Nel regno incantato del regime televisivo, dove domina il partito-azienda di Sua Emittenza e un ex comico “garantisce” il partito di maggioranza relativa, non c’è da meravigliarsi che sia un altro comico – come il mio “conterrone” Lino Banfi – a candidare Silvio Berlusconi alla presidenza della Repubblica.

(pressreader.com) – di Giovanni Valentini – Il Fatto Quotidiano – “Di solito al Quirinale vanno persone meno controverse, proprio perché la funzione del nostro presidente della Repubblica è quella di aiutare una convergenza e non una polarizzazione del sistema”(da un intervento di Romano Prodi a Rai News 24, 26 gennaio 2021).

Nel regno incantato del regime televisivo, dove domina il partito-azienda di Sua Emittenza e un ex comico “garantisce” il partito di maggioranza relativa, non c’è da meravigliarsi che sia un altro comico – come il mio “conterrone” Lino Banfi – a candidare Silvio Berlusconi alla presidenza della Repubblica. “Da quarant’anni mi chiama per il mio compleanno”, ha rivelato il popolare protagonista di Vieni avanti cretino, pronunciando la formula dell’investitura per l’ex Cavaliere.

Degni comprimari di questa compagnia da avanspettacolo, i due Matteo hanno assunto il ruolo della coppia da barzelletta. Accomunati da un insolito destino, il capo della Lega e l’ex segretario del Pd fanno a gara per elevare sul Colle il padre-padrone di Forza Italia e spartirsi la sua ormai magra eredità elettorale e soprattutto la quota più consistente del suo potere mediatico. Non ci resta che piangere, per dirla con il titolo di un film diretto e interpretato da Roberto Benigni con l’indimenticabile Massimo Troisi.
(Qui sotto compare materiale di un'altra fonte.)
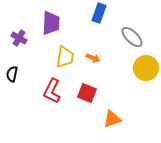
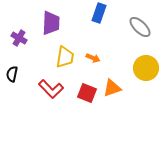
gray ellipse: moved 8 px right, 10 px up
red L-shape: moved 1 px left, 2 px up; rotated 70 degrees counterclockwise
orange triangle: moved 31 px up
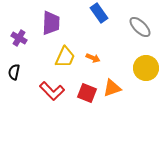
blue rectangle: rotated 54 degrees counterclockwise
yellow trapezoid: rotated 15 degrees clockwise
black semicircle: moved 2 px right, 2 px up
red L-shape: moved 1 px right, 2 px down
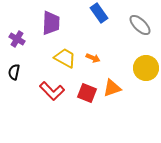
gray ellipse: moved 2 px up
purple cross: moved 2 px left, 1 px down
yellow trapezoid: moved 1 px down; rotated 85 degrees counterclockwise
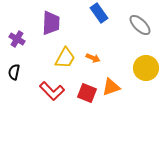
yellow trapezoid: rotated 90 degrees clockwise
orange triangle: moved 1 px left, 1 px up
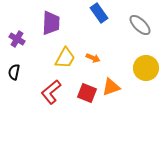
red L-shape: moved 1 px left, 1 px down; rotated 95 degrees clockwise
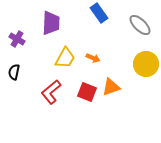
yellow circle: moved 4 px up
red square: moved 1 px up
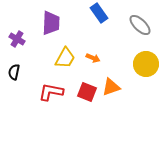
red L-shape: rotated 50 degrees clockwise
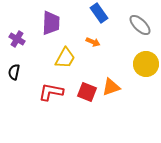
orange arrow: moved 16 px up
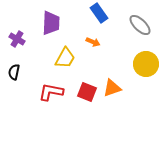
orange triangle: moved 1 px right, 1 px down
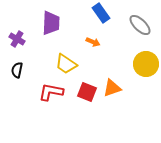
blue rectangle: moved 2 px right
yellow trapezoid: moved 1 px right, 6 px down; rotated 95 degrees clockwise
black semicircle: moved 3 px right, 2 px up
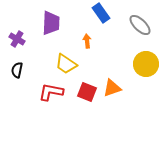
orange arrow: moved 6 px left, 1 px up; rotated 120 degrees counterclockwise
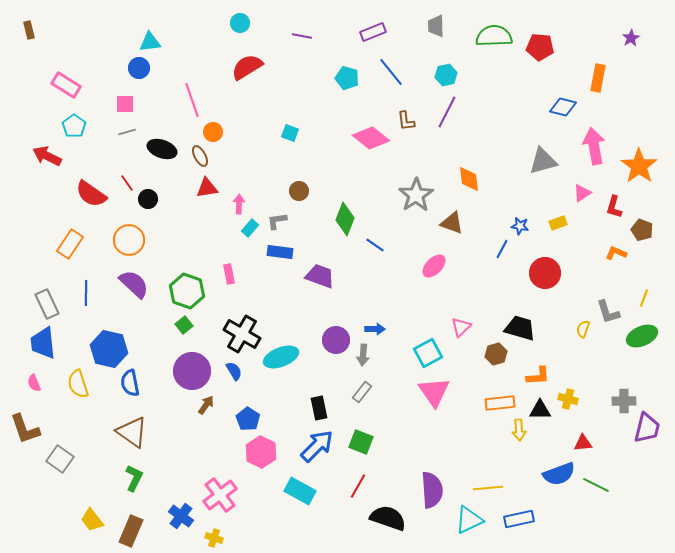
Soltanto in un Paese sventurato come il nostro qualche buontempone può immaginare di elevare alla presidenza della Repubblica un uomo di 84 anni che – a Dio piacendo – terminerebbe il mandato ultranovantenne; provato nel fisico, tanto da disertare le udienze del processo Ruby-ter per ricoverarsi a più riprese all’ospedale San Raffaele; pregiudicato e pluri-amnistiato con tutti i suoi procedimenti giudiziari alle spalle; concessionario pubblico televisivo e massima incarnazione del più macroscopico conflitto d’interessi. Anche se fosso solo una boutade, sarebbe assurda. Ma, come si sa, non c’è limite al peggio. Se dalla tregua istituzionale introdotta dal “Governo dei Migliori” dovesse sortire un esito del genere, assisteremmo a un golpe mediatico, una fiction, un horror televisivo, l’anteprima assoluta del “Governo dei Peggiori”. Con Berlusconi al Quirinale e poi Matteo Salvini o Giorgia Meloni a Palazzo Chigi, sarebbe uno scenario da incubo. La Penisola si sposterebbe, di colpo, a Est; la Repubblica italiana sarebbe balcanizzata, sul modello sovranista e autoritario dell’Ungheria di Viktor Orbán; e l’Europa interromperebbe verosimilmente l’erogazione dei fondi assegnati al nostro Paese dal Next Generation Eu, ottenuti dall’ex premier Giuseppe Conte e gestiti ora da Mario Draghi & C. In base ai numeri attuali, mancherebbero una cinquantina di “grandi elettori” per portare a termine l’Operazione Katastrofe. Tutto dipenderà dalla tenuta del centrosinistra, che sulla carta ha ancora la maggioranza in Parlamento, e in particolare dal futuro dei Cinquestelle: sarebbe già un motivo sufficiente per risolvere la diatriba fra Grillo e Conte per la leadership del Movimento, ricompattandolo prima che si sciolga come la calotta polare. Ma i voti dei transfughi di Italia Viva, eletti a suo tempo nelle liste del Partito democratico, potrebbero risultare determinanti. Non a caso l’attività diplomatica è già in corso, come lascia sospettare il voltafaccia dei renziani sul ddl Zan contro l’omofobia: inconcepibile quanto incoerente la pretesa di stravolgere al Senato una legge che loro stessi avevano già approvato alla Camera, tanto più da parte di una forza politica che voleva abolire il cosiddetto “bicameralismo perfetto”. Questo, sul terreno dei diritti civili, sarebbe lo “strappo” più grave dell’ex rottamatore dallo schieramento e soprattutto dall’opinione pubblica di centrosinistra.